I don’t think I can make a case for the DIY movement as daughter of second wave feminism. It’s more like a godchild. But neither do I underestimate the possibilities that open up when women gather together. They’re probably doing more than K1, P2.
April 1, 2013 § Leave a comment
Good things in L.A. sometimes happen in strange places.
Like Saturday night when I drove downtown to Skid Row. There, in the produce district, Inner City Arts has a serene campus of multiple buildings stocked with all manner of art-making materials. Since 1989, they’ve done what a lot of schools no longer do: provide a space for creativity to flourish.
But their theatre was simply the venue for an independent production from the Roots & Wings Project: “Tree of Fire.”
Three incarcerated women review/relive their lives and choices as the prison burns around them. Very powerful vignettes of exploitation, abuse, grief, and desperation–as well as sisterhood and mutuality.
Original script & music, superb acting on a bare-bones set, each woman contained within a small square of light projected onto the floor.
When a medical emergency forced one of the actors to drop out, playwright and producer Jesse Bliss Woods stepped in as a reader.
It was gratifying to finally see the fruits of so many years of labor. Here’s hoping there will be future productions.
February 26, 2013 § 1 Comment
Rows of free-standing bookcases march across an expansive floor covered in the original tiny ceramic squares. Redwood-sized columns support a two-story height with a mezzanine level running along three of the walls. CDs and bins of vinyl LPs occupy an alcove that’s the size of many downtown shops.

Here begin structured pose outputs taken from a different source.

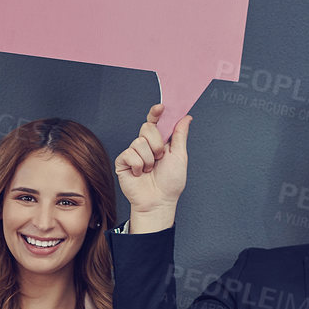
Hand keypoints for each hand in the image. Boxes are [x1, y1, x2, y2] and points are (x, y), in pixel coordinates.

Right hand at [115, 104, 189, 224]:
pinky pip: (129, 154)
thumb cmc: (170, 183)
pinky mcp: (122, 162)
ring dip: (149, 158)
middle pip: (147, 128)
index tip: (161, 107)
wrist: (158, 201)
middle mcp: (145, 145)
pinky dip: (138, 165)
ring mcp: (133, 153)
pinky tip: (140, 173)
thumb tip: (186, 118)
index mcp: (159, 142)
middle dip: (157, 143)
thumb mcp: (180, 156)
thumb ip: (180, 135)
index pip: (156, 121)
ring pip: (139, 142)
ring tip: (150, 169)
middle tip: (160, 157)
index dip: (156, 113)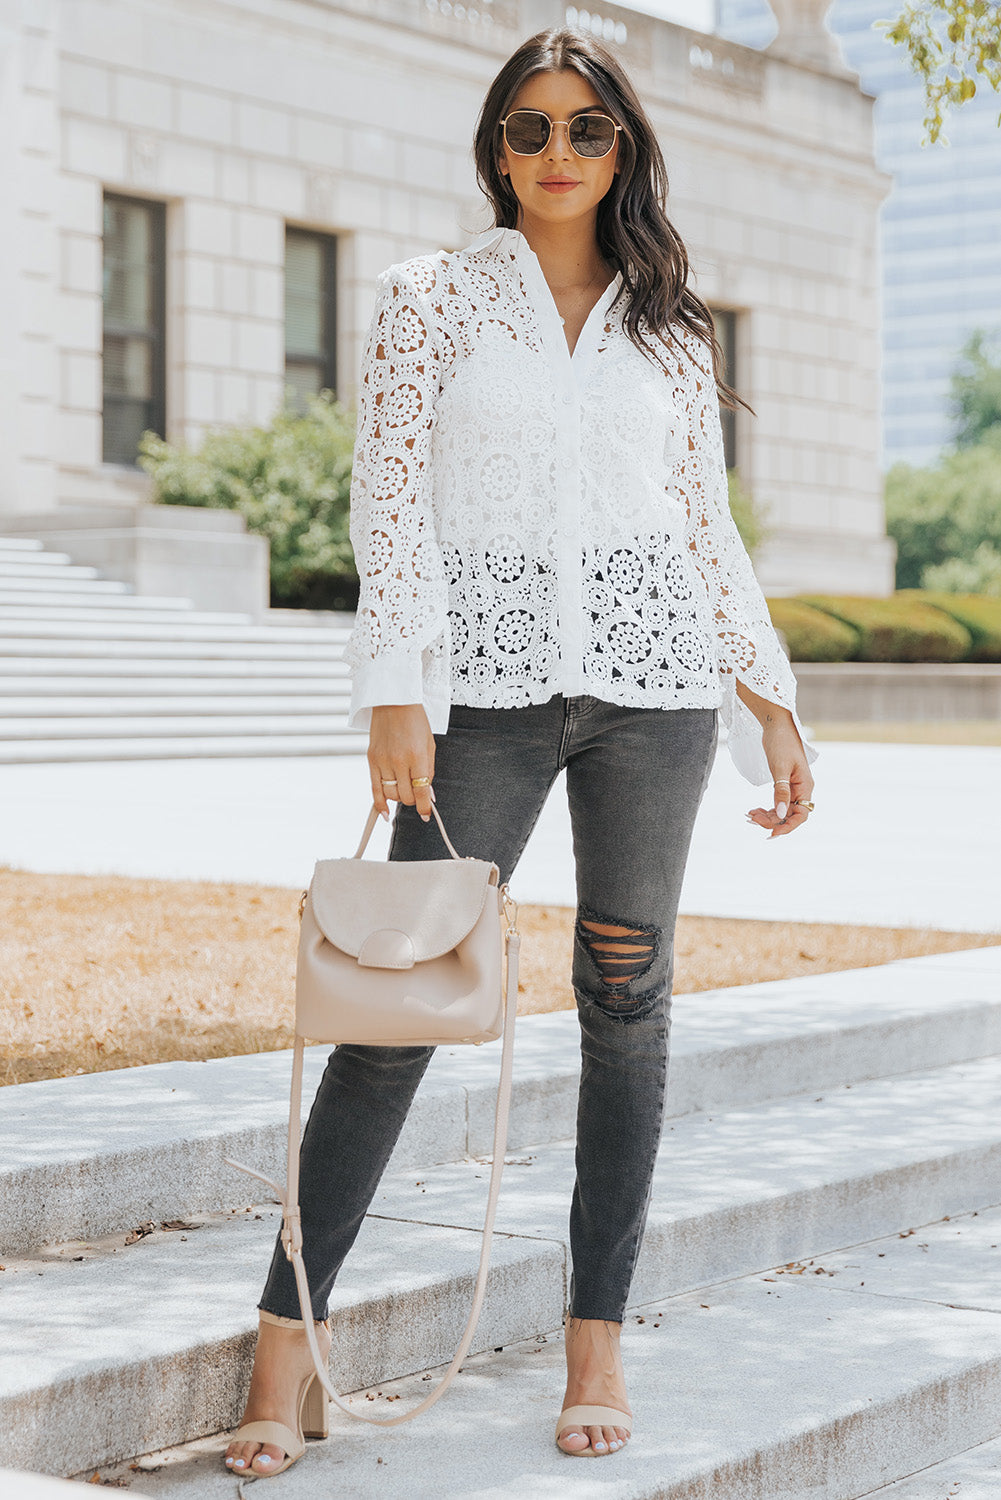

And then there’s the book-themed artwork. Books and sheet music fly into the air, support the check-out counter, create an arch along one wall.
Have I mentioned the superabundance of comfy chairs and couches? The many readings, panels, events? The open mic every Monday @ 8 p.m.? And finally, as if gilding the lily, ensconced on the mezzanine is a yarn emporium while a coffee bar occupies a corner of the main floor.
January 24, 2013 § Leave a comment
Visiting the Walt Disney Concert Hall in downtown Los Angeles means more than just music.
There’s the beautiful garden on the north side.
And there are the photographers —for weddings, quinceaneras, MFA projects, fashion designers—who use Geary’s undulating architecture as backdrop for their shoots.